Exercise: Look for the word "which" in the material below. Copy each line that has it.

○ ○ ○ ○ ○ ○ ○

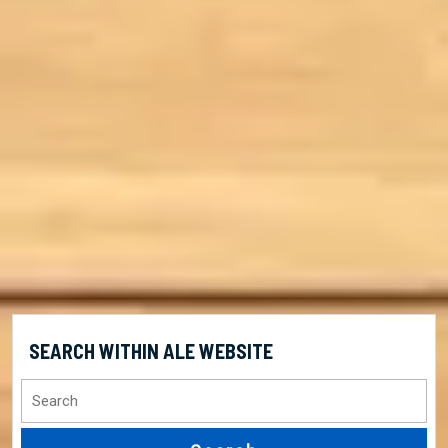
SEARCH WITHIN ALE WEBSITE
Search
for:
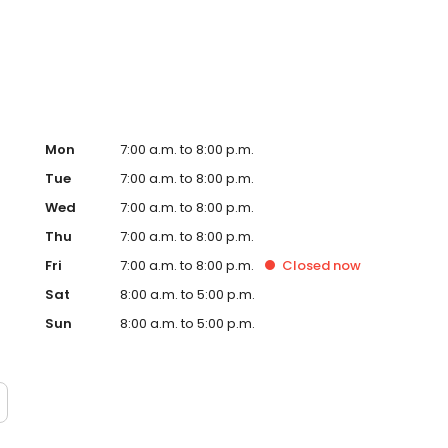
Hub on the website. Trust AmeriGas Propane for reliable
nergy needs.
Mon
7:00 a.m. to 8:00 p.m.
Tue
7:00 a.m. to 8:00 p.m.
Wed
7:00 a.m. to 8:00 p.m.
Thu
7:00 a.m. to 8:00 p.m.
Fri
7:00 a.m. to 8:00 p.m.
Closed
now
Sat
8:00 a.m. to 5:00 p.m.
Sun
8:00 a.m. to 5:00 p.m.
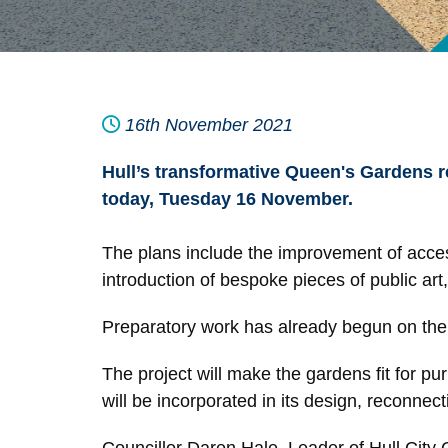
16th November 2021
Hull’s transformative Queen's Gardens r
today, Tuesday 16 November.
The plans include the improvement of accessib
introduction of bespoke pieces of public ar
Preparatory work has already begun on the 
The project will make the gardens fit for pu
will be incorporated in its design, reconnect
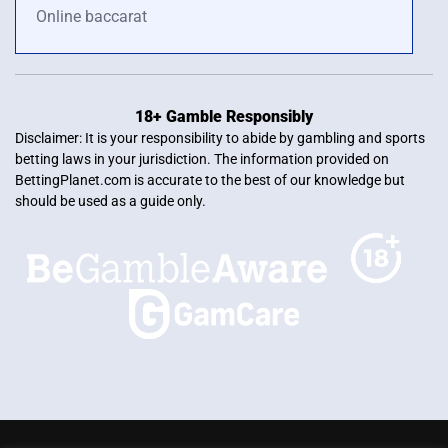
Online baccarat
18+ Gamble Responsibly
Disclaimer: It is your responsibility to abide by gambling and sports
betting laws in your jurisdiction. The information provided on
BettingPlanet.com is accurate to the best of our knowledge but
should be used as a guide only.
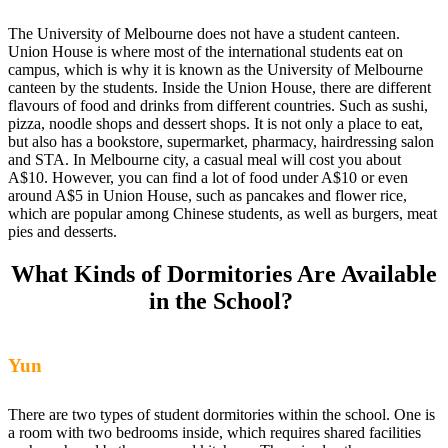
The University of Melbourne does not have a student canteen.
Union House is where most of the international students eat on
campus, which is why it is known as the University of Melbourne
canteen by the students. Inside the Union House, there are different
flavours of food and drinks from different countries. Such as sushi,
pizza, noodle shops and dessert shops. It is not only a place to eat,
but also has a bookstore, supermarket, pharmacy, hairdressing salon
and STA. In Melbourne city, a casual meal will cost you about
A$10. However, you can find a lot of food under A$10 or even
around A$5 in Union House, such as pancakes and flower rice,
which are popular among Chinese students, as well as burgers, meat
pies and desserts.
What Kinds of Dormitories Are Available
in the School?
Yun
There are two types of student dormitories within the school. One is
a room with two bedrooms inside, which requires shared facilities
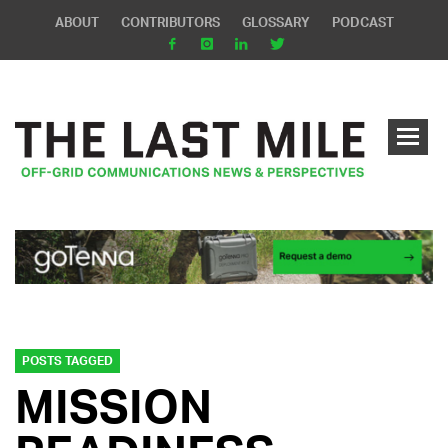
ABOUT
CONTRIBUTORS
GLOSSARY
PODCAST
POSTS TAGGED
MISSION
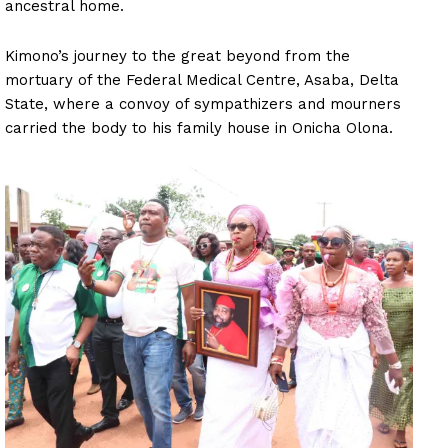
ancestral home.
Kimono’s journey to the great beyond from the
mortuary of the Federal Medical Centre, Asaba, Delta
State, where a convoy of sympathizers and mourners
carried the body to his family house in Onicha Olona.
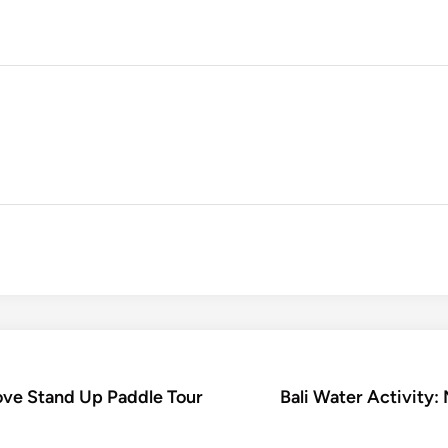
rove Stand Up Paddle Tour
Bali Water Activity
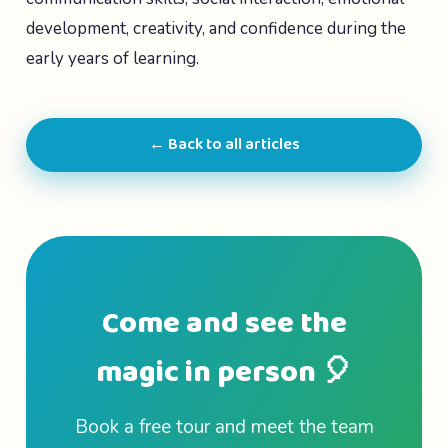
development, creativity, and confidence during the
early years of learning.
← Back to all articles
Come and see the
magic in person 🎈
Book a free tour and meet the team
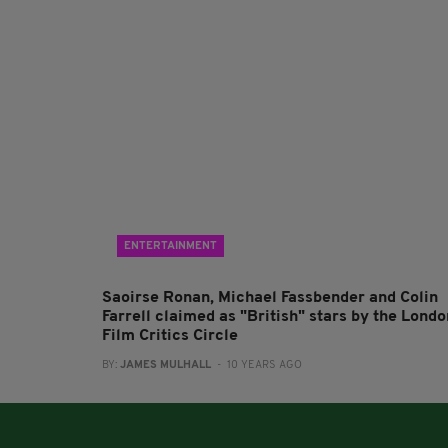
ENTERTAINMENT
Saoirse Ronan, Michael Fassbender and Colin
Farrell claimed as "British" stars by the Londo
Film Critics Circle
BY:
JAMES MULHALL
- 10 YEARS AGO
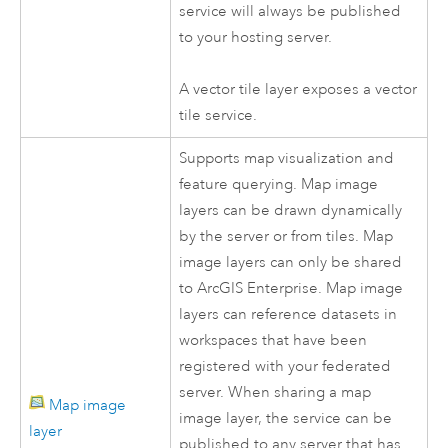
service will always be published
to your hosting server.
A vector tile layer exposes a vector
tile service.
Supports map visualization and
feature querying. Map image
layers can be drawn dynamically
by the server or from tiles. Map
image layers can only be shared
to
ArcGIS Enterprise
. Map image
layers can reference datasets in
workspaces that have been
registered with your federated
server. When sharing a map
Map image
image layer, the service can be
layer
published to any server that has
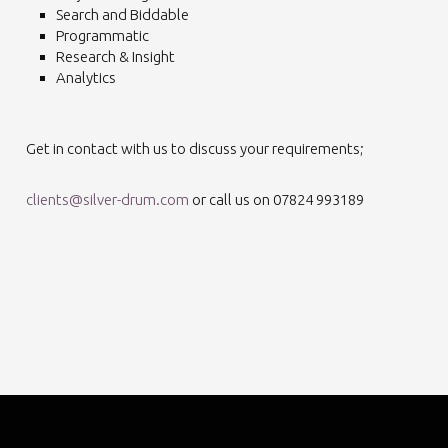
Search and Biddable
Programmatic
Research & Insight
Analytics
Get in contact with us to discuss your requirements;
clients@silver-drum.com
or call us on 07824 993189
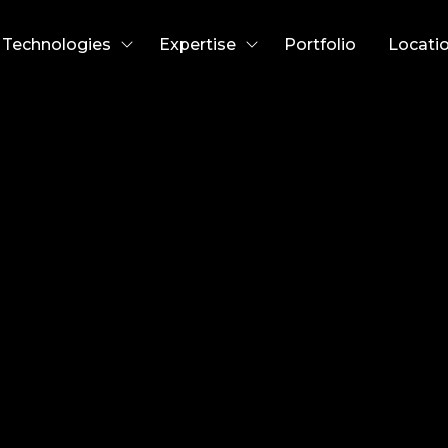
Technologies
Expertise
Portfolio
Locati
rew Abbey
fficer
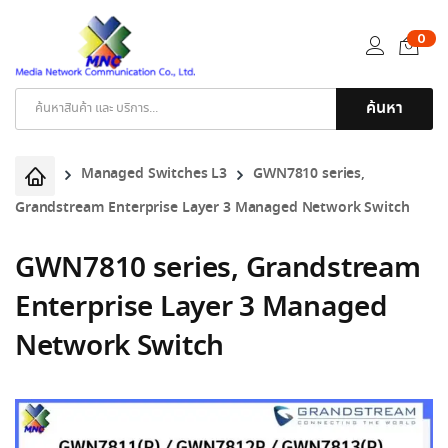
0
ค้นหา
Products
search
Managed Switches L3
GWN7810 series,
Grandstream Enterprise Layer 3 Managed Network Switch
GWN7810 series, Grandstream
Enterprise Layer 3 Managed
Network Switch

○ ○ ○ ○ ○ ○ ○

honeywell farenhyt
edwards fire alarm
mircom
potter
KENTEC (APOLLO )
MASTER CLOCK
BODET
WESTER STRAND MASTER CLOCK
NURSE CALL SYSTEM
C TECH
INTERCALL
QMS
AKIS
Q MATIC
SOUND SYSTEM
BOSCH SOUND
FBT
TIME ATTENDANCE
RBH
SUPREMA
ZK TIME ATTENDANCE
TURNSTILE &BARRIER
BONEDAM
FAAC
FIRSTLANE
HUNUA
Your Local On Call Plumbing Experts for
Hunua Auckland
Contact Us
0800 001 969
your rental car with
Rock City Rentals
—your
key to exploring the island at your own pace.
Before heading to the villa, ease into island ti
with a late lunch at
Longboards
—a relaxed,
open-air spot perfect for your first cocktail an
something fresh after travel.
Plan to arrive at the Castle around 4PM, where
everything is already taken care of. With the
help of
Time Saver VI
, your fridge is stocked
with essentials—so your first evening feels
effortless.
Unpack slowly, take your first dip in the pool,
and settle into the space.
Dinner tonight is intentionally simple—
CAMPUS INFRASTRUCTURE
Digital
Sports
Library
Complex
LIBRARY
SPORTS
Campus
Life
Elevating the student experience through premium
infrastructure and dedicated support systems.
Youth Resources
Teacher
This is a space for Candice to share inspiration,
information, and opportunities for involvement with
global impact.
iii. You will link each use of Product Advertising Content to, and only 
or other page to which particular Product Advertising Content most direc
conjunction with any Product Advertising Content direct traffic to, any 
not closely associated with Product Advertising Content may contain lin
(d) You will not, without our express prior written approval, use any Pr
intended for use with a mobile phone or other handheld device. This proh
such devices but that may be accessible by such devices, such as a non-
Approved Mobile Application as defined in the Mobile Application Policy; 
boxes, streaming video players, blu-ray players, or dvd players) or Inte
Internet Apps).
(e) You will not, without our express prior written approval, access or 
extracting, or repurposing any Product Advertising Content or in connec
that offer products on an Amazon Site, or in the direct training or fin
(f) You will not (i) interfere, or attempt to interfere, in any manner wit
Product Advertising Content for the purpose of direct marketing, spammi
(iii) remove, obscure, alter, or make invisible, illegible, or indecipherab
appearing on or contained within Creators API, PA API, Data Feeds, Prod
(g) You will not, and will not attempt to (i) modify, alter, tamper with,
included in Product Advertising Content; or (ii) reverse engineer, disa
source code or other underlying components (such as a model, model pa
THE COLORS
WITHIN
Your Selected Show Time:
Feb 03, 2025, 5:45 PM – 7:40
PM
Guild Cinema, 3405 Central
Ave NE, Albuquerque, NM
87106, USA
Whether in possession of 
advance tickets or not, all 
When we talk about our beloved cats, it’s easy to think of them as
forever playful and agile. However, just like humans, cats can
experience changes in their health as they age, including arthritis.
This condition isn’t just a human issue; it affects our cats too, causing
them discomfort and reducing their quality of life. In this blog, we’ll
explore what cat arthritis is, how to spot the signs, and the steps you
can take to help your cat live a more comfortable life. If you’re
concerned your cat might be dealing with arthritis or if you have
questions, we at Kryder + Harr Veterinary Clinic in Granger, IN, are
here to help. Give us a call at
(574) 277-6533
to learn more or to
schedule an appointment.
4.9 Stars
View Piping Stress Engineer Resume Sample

○ ○ ○ ○ ○ ○ ○

Exercise solution:
campus, which is why it is known as the University of Melbourne
which are popular among Chinese students, as well as burgers, meat
a room with two bedrooms inside, which requires shared facilities
or other page to which particular Product Advertising Content most direc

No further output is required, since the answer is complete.